◆ **Stated problem 1**
Copy out every line of the entries in Block 1. Keep the pose lines and the given dot positions as they are, and multiply each dot coordinate in the answers by 2.1, rounding to whole numbers with halves rounded up. Leave out the pictures.

◆ **Excerpt to read**
_ _ _ _

There are two linearly independent solutions $f_0$ and $f_1$. We assume that the first one $f_0(x)$ satisfies the conditions $f_0(0)=1$ and $f_0'(0)=0$, whilst the second one $f_1(x)$ satisfies the conditions $f_1(0)=0$ and $f_1'(0)=1$. Any solution $y=f(x)$ of this differential equation is written as the sum $$f(x)=f(0)\,f_0(x)+f'(0)\,f_1(x)\text{ for all }x\in\mathbb{R}\,.$$ If we show that $f_0$ and $f_1$ are analytic on the whole $\mathbb{R}$, then we are done.

_ _ _ _

◆ **Provided data**
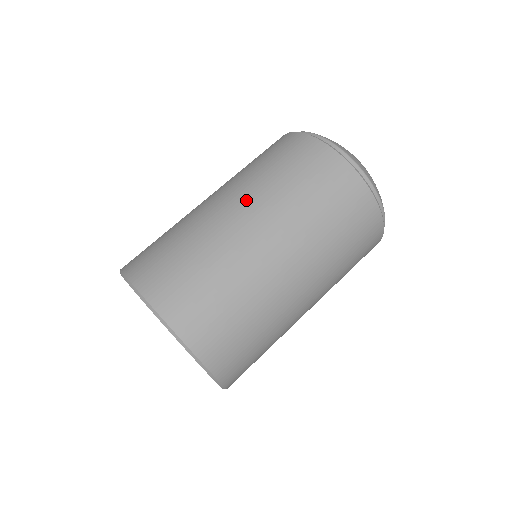
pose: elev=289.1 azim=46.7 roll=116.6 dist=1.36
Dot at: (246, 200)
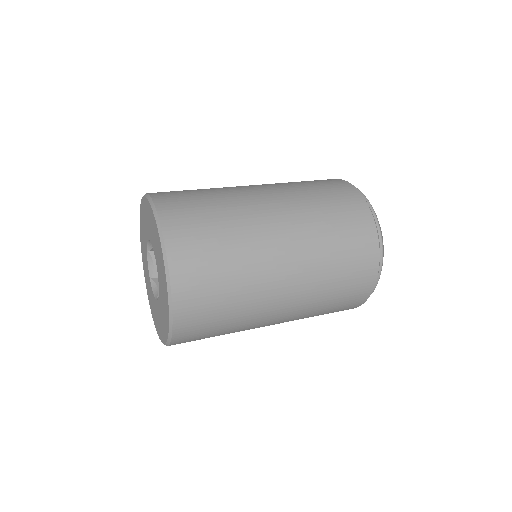
Dot at: (286, 208)
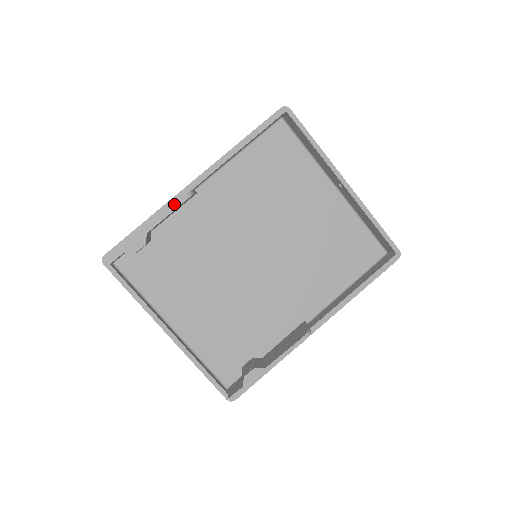
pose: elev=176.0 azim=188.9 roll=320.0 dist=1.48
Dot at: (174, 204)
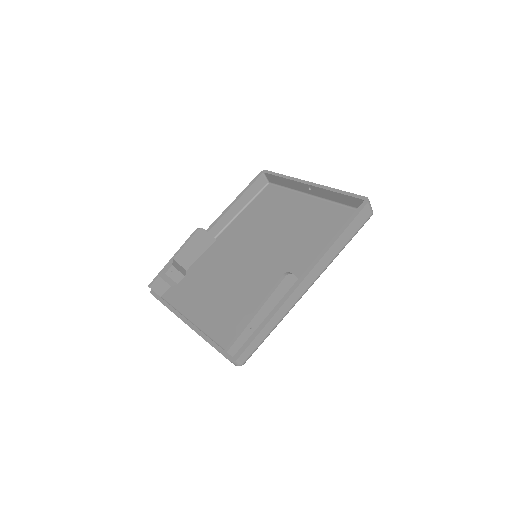
Dot at: (190, 236)
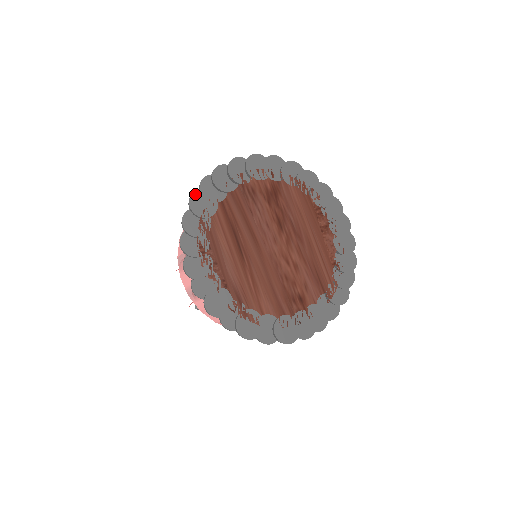
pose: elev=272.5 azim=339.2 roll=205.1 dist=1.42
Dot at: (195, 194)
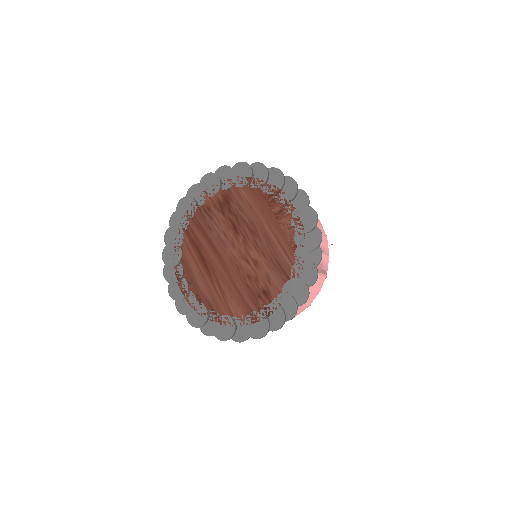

_ _ _ _

◆ **Stated problem 2**
Translate this sentence from the excerpt on the two linearly independent solutions into French: "If we show that $f_0$ and $f_1$ are analytic on the whole $\mathbb{R}$, then we are done."

◆ **Solution 1**
pose: elev=289.1 azim=46.7 roll=116.6 dist=1.36
Dot at: (246, 200)
Dot at: (601, 437)
pose: elev=176.0 azim=188.9 roll=320.0 dist=1.48
Dot at: (174, 204)
Dot at: (399, 496)
pose: elev=272.5 azim=339.2 roll=205.1 dist=1.42
Dot at: (195, 194)

◆ **Solution 2**
Si nous montrons que $f_0$ et $f_1$ sont analytiques sur tout $\mathbb{R}$, alors nous avons terminé.